とりあえず待っていてくれた藍斗の横顔に「待っててくれてありがとう」と伝えた。
無言の藍斗の少し後ろを俺は歩いた。
いつもは隣を歩くけれど、今藍斗の顔を見るのはなんだか怖い。
「じゃあ、また明日な。」
って俺が分岐で言うと、突然藍斗が真っ直ぐ俺を見てきた。
ちゃんと目を合わせてくれたけど、張り詰めた空気に緊張感が走る。
「付き合うのか?」
「へ?」
「告白されたんだろ?」
見つめられるとなんだか上手く話せない。
藍斗の右手は俺の手首をギュッと握っていて、その力からも真剣さが伝わってくる。
「…まだ、返事してない」
「どうするんだ」
「考えてる。全然先輩のこと知らないし…」
藍斗の圧に俺の口はさっきの思考とは反対のネガティヴな言葉を言っていた。
もし直登といたとしたら、先輩のことやバカな付き合ってからの妄想話とかを楽しくできたかもしれない。
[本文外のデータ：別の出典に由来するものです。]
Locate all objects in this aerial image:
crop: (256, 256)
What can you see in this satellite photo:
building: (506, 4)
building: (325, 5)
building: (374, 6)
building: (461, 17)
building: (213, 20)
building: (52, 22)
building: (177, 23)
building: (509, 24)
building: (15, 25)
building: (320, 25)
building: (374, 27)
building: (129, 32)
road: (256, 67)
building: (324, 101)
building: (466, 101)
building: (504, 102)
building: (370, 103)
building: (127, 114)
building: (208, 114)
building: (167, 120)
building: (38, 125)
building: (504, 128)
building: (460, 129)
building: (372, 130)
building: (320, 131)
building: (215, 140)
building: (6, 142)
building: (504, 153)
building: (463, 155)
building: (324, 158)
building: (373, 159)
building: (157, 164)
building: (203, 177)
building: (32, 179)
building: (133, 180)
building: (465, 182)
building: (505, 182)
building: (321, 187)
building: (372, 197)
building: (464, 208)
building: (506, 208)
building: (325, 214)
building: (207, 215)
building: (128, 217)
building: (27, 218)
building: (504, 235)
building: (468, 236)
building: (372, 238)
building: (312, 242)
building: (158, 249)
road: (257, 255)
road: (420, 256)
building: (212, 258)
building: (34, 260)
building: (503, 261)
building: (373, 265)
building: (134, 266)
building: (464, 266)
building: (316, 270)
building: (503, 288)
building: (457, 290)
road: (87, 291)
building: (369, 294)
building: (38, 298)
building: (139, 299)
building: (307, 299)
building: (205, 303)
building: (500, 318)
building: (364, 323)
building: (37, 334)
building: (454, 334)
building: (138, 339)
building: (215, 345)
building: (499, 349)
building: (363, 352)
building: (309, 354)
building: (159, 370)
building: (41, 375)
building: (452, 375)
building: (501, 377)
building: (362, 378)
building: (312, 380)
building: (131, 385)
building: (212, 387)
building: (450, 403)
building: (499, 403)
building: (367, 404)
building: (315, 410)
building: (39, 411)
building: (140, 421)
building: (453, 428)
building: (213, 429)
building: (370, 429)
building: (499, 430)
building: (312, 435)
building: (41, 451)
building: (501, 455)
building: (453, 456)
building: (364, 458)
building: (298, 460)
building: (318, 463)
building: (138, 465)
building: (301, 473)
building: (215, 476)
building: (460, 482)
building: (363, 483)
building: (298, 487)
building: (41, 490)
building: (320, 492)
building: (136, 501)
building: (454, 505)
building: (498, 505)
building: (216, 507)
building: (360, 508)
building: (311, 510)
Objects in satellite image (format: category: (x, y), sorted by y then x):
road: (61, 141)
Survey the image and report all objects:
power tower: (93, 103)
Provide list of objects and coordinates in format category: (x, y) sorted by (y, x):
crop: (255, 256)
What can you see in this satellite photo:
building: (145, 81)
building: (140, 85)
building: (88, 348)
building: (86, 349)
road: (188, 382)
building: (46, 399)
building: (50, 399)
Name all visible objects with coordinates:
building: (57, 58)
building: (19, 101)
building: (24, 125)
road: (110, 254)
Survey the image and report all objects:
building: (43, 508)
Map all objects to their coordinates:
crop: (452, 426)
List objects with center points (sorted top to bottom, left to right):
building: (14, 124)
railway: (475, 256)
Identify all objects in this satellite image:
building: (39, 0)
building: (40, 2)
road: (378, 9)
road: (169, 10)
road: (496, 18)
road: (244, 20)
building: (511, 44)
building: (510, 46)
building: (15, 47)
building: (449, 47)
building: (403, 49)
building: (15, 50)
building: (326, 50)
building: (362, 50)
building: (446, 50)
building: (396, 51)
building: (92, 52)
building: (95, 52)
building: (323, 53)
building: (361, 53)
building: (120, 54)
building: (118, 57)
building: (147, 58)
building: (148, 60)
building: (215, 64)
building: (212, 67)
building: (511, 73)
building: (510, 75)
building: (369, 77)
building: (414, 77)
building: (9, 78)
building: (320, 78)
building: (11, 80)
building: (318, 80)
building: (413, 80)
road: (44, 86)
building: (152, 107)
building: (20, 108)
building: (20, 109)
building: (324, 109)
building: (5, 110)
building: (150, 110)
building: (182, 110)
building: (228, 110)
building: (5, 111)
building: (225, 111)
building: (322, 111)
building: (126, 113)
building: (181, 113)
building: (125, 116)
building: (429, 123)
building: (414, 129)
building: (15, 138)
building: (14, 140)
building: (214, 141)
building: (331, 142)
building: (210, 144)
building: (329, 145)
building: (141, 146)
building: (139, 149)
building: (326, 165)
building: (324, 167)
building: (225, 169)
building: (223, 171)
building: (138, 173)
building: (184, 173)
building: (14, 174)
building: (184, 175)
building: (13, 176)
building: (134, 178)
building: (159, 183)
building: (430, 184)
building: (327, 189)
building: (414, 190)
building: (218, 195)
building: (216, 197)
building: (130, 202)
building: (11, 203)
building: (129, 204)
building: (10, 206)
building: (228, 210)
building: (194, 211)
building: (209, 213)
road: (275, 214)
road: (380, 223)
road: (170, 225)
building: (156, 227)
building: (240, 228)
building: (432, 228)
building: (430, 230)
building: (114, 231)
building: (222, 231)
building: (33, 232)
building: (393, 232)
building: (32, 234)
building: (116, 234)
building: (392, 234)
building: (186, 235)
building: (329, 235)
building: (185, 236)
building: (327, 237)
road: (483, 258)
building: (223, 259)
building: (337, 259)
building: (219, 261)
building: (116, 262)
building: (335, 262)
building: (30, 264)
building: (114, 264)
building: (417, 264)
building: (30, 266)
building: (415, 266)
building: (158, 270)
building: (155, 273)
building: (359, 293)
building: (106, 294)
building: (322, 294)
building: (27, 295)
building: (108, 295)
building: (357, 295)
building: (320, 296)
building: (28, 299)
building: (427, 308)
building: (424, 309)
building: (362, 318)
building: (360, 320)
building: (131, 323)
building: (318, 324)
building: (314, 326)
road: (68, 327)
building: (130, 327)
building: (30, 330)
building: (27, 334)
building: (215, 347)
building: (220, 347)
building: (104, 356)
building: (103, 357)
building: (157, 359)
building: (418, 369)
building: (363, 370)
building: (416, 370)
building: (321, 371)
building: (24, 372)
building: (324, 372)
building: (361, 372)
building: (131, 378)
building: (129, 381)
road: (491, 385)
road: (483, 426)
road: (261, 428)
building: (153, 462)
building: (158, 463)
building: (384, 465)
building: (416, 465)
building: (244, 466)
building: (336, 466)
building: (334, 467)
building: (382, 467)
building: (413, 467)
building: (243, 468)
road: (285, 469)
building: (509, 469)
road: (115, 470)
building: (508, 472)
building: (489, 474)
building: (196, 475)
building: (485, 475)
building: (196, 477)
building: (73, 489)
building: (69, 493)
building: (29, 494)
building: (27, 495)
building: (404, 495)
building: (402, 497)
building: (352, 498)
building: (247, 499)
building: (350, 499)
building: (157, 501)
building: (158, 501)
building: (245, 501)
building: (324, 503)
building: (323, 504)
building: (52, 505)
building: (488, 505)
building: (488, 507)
でも藍斗に今そんな話をしてしまったら、俺は本当に嫌われてしまうんじゃないかと感じていた。
「そうか。」と言って藍斗は俺の手首を離して歩き出した。
取り残された俺は自分が悪いことをしてしまった様な変な気持ちだ。
その日は先輩の連絡先を登録はしても、連絡はできなかった。
先輩を思い出すと心がふわっとするけど、藍斗のことをその度考えてしまって今日は答えを出せる気がしない。